The international project, carried out in co-operation with local authorities, deliberately selected a number of settlements in the contaminated areas of concern to perform the necessary surveys. Some of the settlements were located in areas with relatively high soil surface contamination, while other settlements were chosen in areas of relatively low soil surface contamination, but with potential for high radiation doses to the people living there.

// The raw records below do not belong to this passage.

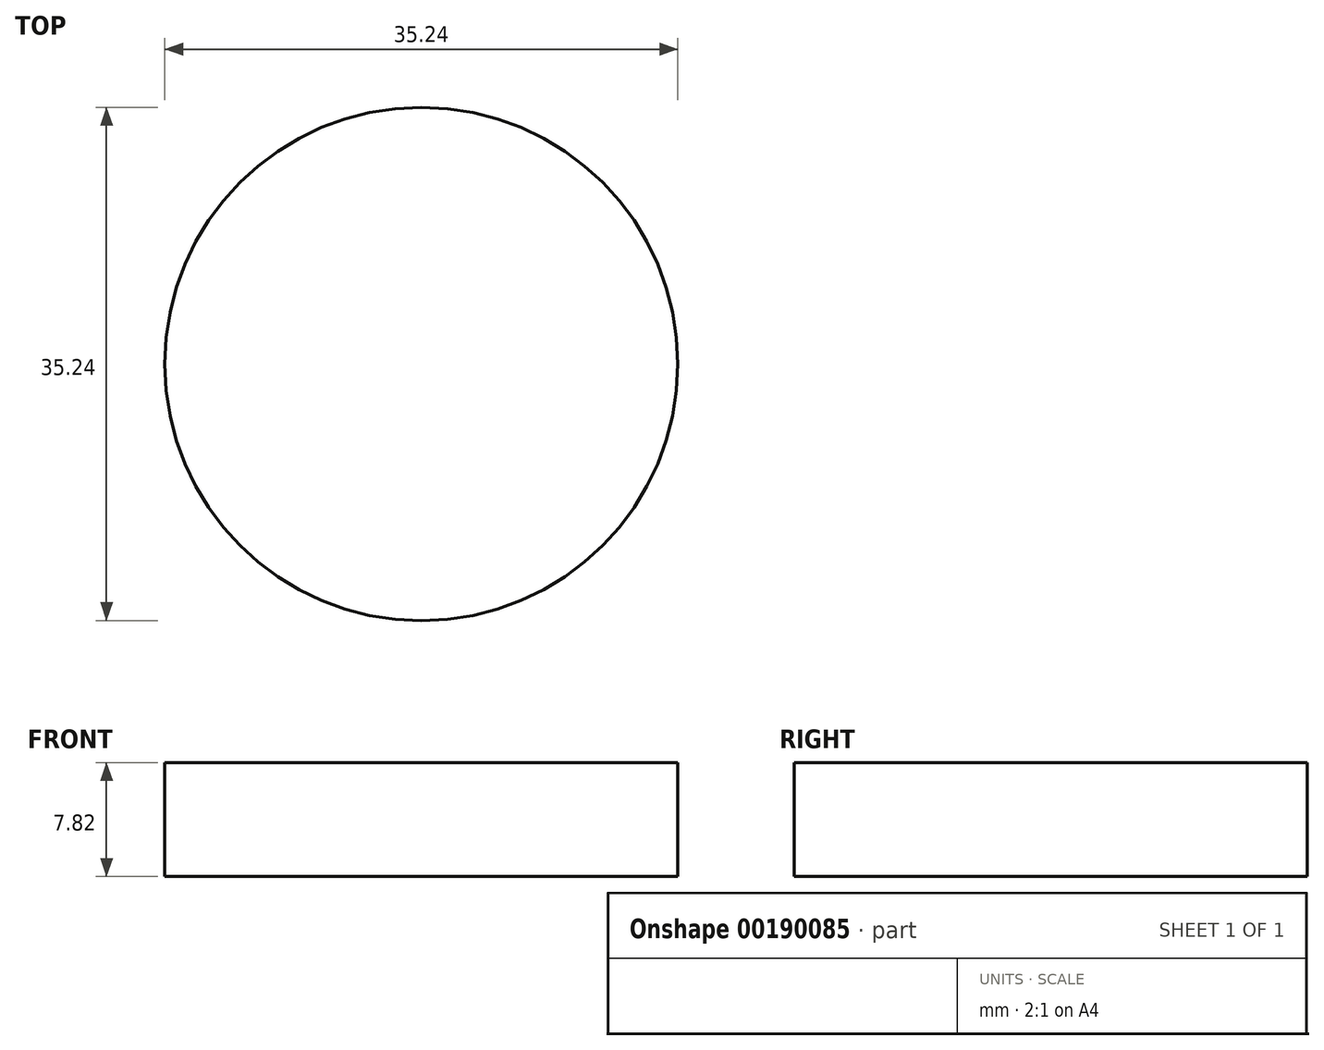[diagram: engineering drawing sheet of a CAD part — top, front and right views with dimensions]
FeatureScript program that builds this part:
annotation { "Feature Type Name" : "Feature", "Feature Type Description" : "" }
export const myFeature = defineFeature(function(context is Context, id is Id, definition is map)
    precondition{}
    {
        {
            var Q0;
            Q0=qCreatedBy(makeId("Front.planeOp"),FACE);
            var sketch = newSketch(context, id + "F0", { "sketchPlane" : qUnion([Q0])});
            skLineSegment(sketch, "E0.bottom", {"start": v(0, 0) * mm, "end": v(-17.62, 0) * mm});
            skLineSegment(sketch, "E0.top", {"start": v(0, 7.82) * mm, "end": v(-17.62, 7.82) * mm});
            skLineSegment(sketch, "E0.left", {"start": v(0, 0) * mm, "end": v(0, 7.82) * mm});
            skLineSegment(sketch, "E0.right", {"start": v(-17.62, 0) * mm, "end": v(-17.62, 7.82) * mm});
            skSolve(sketch);
        }
        {
            var Q0;
            Q0=makeQuery(id+"F0.imprint","IMPRINT",FACE,{"disambiguationData":[TD([[makeQuery(id+"F0.imprint","IMPRINT",EDGE,{"derivedFrom":sQuery(id+"F0.wireOp",EDGE,"E0.bottom")}),-1.0]])]});
            var Q1;
            Q1=sQuery(id+"F0.wireOp",EDGE,"E0.left");
            revolve(context, id + "F1", {"entities" : qUnion([Q0]), "axis" : qUnion([Q1]), "revolveType" : RevolveType.FULL});
        }
    });
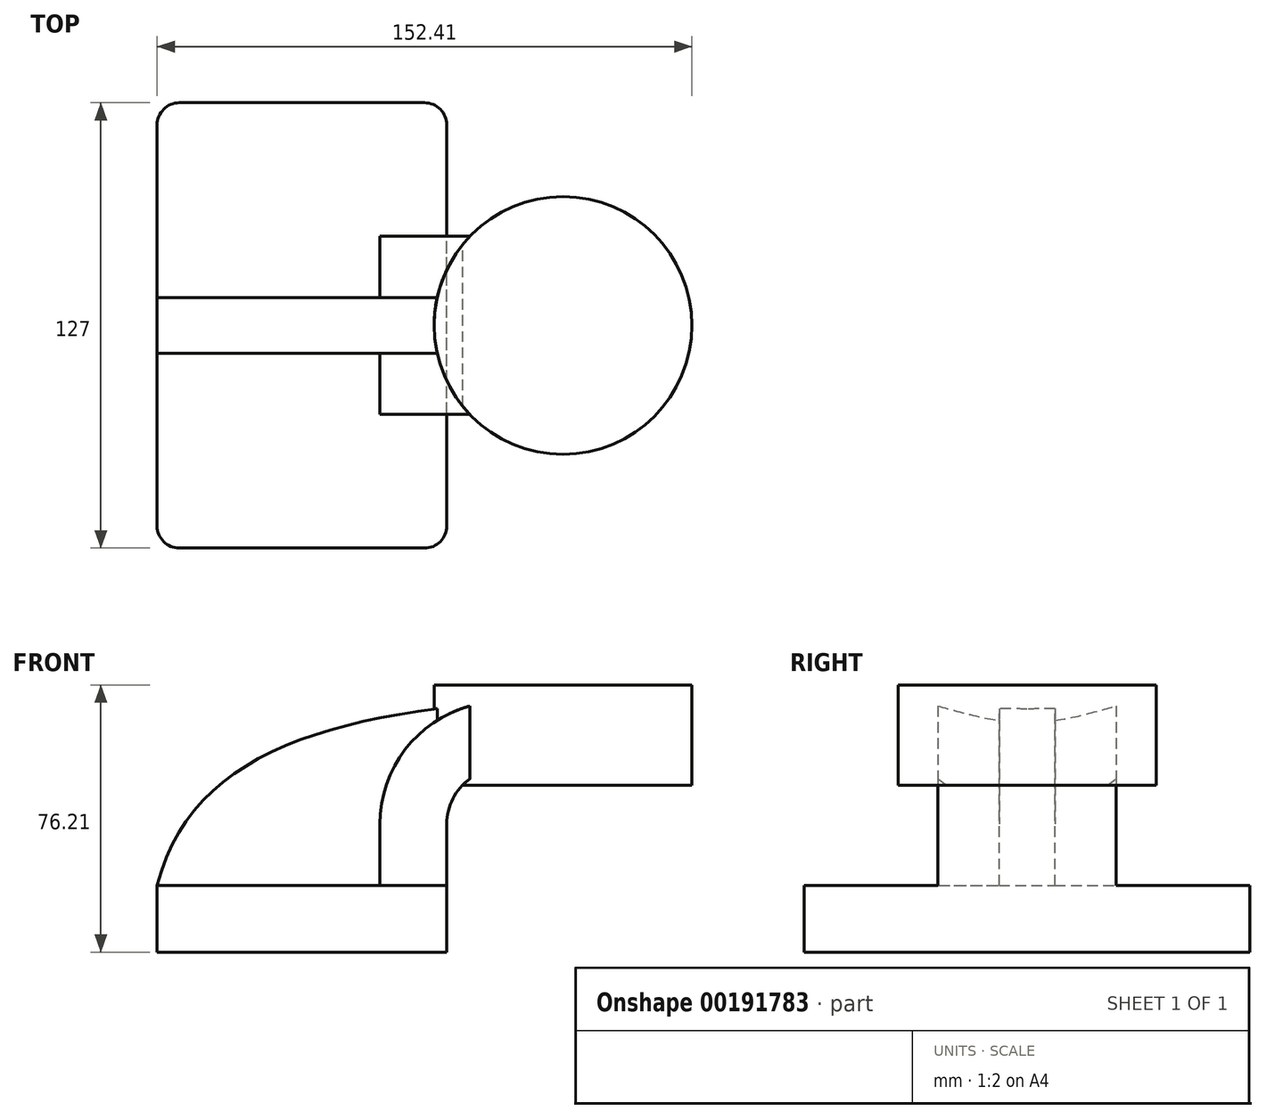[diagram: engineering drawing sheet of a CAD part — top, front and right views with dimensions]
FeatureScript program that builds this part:
annotation { "Feature Type Name" : "Feature", "Feature Type Description" : "" }
export const myFeature = defineFeature(function(context is Context, id is Id, definition is map)
    precondition{}
    {
        {
            var Q0;
            Q0=qCreatedBy(makeId("Front.planeOp"),FACE);
            var sketch = newSketch(context, id + "F0", { "sketchPlane" : qUnion([Q0])});
            skLineSegment(sketch, "E0.bottom", {"start": v(-41.28, -9.53) * mm, "end": v(41.28, -9.53) * mm});
            skLineSegment(sketch, "E0.top", {"start": v(-41.28, 9.53) * mm, "end": v(41.28, 9.53) * mm});
            skLineSegment(sketch, "E0.left", {"start": v(-41.28, -9.53) * mm, "end": v(-41.28, 9.53) * mm});
            skLineSegment(sketch, "E0.right", {"start": v(41.28, -9.53) * mm, "end": v(41.28, 9.52) * mm});
            skPoint(sketch, "E0.middle", {"position": v(0, 0) * mm});
            skLineSegment(sketch, "E1.bottom", {"start": v(60.32, 38.1) * mm, "end": v(111.12, 38.1) * mm});
            skLineSegment(sketch, "E1.top", {"start": v(60.32, 66.67) * mm, "end": v(111.12, 66.67) * mm});
            skLineSegment(sketch, "E1.left", {"start": v(60.32, 38.1) * mm, "end": v(60.32, 66.68) * mm});
            skLineSegment(sketch, "E1.right", {"start": v(111.12, 38.1) * mm, "end": v(111.12, 66.68) * mm});
            skPoint(sketch, "E1.middle", {"position": v(85.72, 52.39) * mm});
            skLineSegment(sketch, "E2", {"start": v(41.27, 9.52) * mm, "end": v(41.27, 27) * mm});
            skArc(sketch, "E3", {"start": v(41.28, 27) * mm, "mid": v(45.92, 38.23) * mm, "end": v(57.15, 42.88) * mm});
            skLineSegment(sketch, "E4", {"start": v(57.15, 42.88) * mm, "end": v(74.19, 42.88) * mm});
            skLineSegment(sketch, "E5.0", {"start": v(57.15, 61.93) * mm, "end": v(74.19, 61.93) * mm});
            skArc(sketch, "E5.1", {"start": v(22.23, 27) * mm, "mid": v(32.45, 51.7) * mm, "end": v(57.15, 61.93) * mm});
            skLineSegment(sketch, "E5.2", {"start": v(22.23, 9.52) * mm, "end": v(22.23, 27) * mm});
            skLineSegment(sketch, "E6", {"start": v(74.4, 38.1) * mm, "end": v(74.4, 66.67) * mm});
            skFitSpline(sketch, "E7", {"points": [v(-41.28, 9.53) * mm, v(57.15, 61.93) * mm], "startDerivative": vector(28.04, 109.47) * mm, "endDerivative": vector(157.45, 13.3) * mm});
            skSolve(sketch);
        }
        {
            var Q0;
            Q0=makeQuery(id+"F0.imprint","IMPRINT",FACE,{"disambiguationData":[TD([[makeQuery(id+"F0.imprint","IMPRINT",EDGE,{"derivedFrom":sQuery(id+"F0.wireOp",EDGE,"E0.bottom")}),1.0]])]});
            extrude(context, id + "F1", {"entities" : qUnion([Q0]), "endBound" : BoundingType.SYMMETRIC, "depth" : 127 * mm});
        }
        {
            var Q0;
            {var subQ1=sQuery(id+"F0.wireOp",EDGE,"E2");Q0=makeQuery(id+"F0.imprint","IMPRINT",FACE,{"disambiguationData":[TD([[makeQuery(id+"F0.imprint","IMPRINT",EDGE,{"derivedFrom":subQ1}),1.0]])]});}
            var Q1;
            {var subQ7=sQuery(id+"F0.wireOp",EDGE,"E6");Q1=makeQuery(id+"F0.imprint","IMPRINT",FACE,{"disambiguationData":[TD([[makeQuery(id+"F0.imprint","IMPRINT",EDGE,{"derivedFrom":subQ7}),1.0]])]});}
            extrude(context, id + "F2", {"entities" : qUnion([Q0, Q1]), "operationType" : NewBodyOperationType.ADD, "endBound" : BoundingType.SYMMETRIC, "depth" : 50.8 * mm});
        }
        {
            var Q0;
            {var subQ3=sQuery(id+"F0.wireOp",EDGE,"E5.2");Q0=makeQuery(id+"F0.imprint","IMPRINT",FACE,{"disambiguationData":[TD([[makeQuery(id+"F0.imprint","IMPRINT",EDGE,{"derivedFrom":subQ3}),1.0]])]});}
            extrude(context, id + "F3", {"entities" : qUnion([Q0]), "operationType" : NewBodyOperationType.ADD, "endBound" : BoundingType.SYMMETRIC, "depth" : 15.88 * mm});
        }
        {
            var Q0;
            {var subQ0=sQuery(id+"F0.wireOp",EDGE,"E1.right");Q0=makeQuery(id+"F0.imprint","IMPRINT",FACE,{"disambiguationData":[TD([[makeQuery(id+"F0.imprint","IMPRINT",EDGE,{"derivedFrom":subQ0}),1.0]])]});}
            var Q1;
            Q1=sQuery(id+"F0.wireOp",EDGE,"E6");
            revolve(context, id + "F4", {"operationType" : NewBodyOperationType.ADD, "entities" : qUnion([Q0]), "axis" : qUnion([Q1]), "revolveType" : RevolveType.FULL});
        }
        {
            var Q0;
            Q0=makeQuery(id+"F1.opExtrude","CAP_EDGE",EDGE,{"disambiguationData":[OSD([sQuery(id+"F0.wireOp",EDGE,"E0.left")])],"isStart":false});
            var Q1;
            Q1=makeQuery(id+"F1.opExtrude","CAP_EDGE",EDGE,{"disambiguationData":[OSD([sQuery(id+"F0.wireOp",EDGE,"E0.right")])],"isStart":false});
            var Q2;
            Q2=makeQuery(id+"F1.opExtrude","CAP_EDGE",EDGE,{"disambiguationData":[OSD([sQuery(id+"F0.wireOp",EDGE,"E0.right")])],"isStart":true});
            var Q3;
            Q3=makeQuery(id+"F1.opExtrude","CAP_EDGE",EDGE,{"disambiguationData":[OSD([sQuery(id+"F0.wireOp",EDGE,"E0.left")])],"isStart":true});
            fillet(context, id + "F5", {"entities" : qUnion([Q0, Q1, Q2, Q3]), "radius" : 6.35 * mm, "tangentPropagation" : true, "allowEdgeOverflow" : false});
        }
    });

Other settlements were selected outside the contaminated areas of concern for purposes of comparison.

The surveyed contaminated settlements were:
 
Bragin Daleta Gden
Gomel Khojniki Komrin
Korchevka Korma Malozhin
Michul'nya Mikulichi Milcha
Narodichi Novoe Mesto Novozybkov
Novye Babovichi Ovruch Polesskoe
Rakitnoe Savenki Savichi
Slovechno Staroe Vasil'kovo Starye Babovichi
Svyatsk Veprin Zhatka
Zlynka    
 
The surveyed settlements for comparison purposes were:
 
Chemer Khodosy Kirovsk
Krasilovka Surazh Trokovichi
Unecha    

The project received the full support of the USSR Government and the Governments of the Belarus, Russia and Ukraine. Assistance took various forms, including the participation of local scientists in cross-checking, extensive discussions with scientists involved in the project, and in the collection and preparation of field samples as well as medical examinations of the population, especially children, in the affected areas. There were open and frank conversations with authorities, scientists, and particularly local citizens that added to the international experts' understanding of the situation.

The numbers of examinations and other such activities reported later in this brochure give some idea of the extensive nature of the international effort deployed within the limits that were set for the project. The agreed method of operation was to concentrate on direct study of the environment and of the population in those more highly contaminated areas that were still inhabited (with suitable comparative studies in areas of low contamination). In parallel with these detailed independent sampling studies, a general evaluation was made of Soviet methodology and findings.

A short account of the risks of radiation and radioactivity can be found in the penultimate section of this brochure to help set in focus some of the presented information.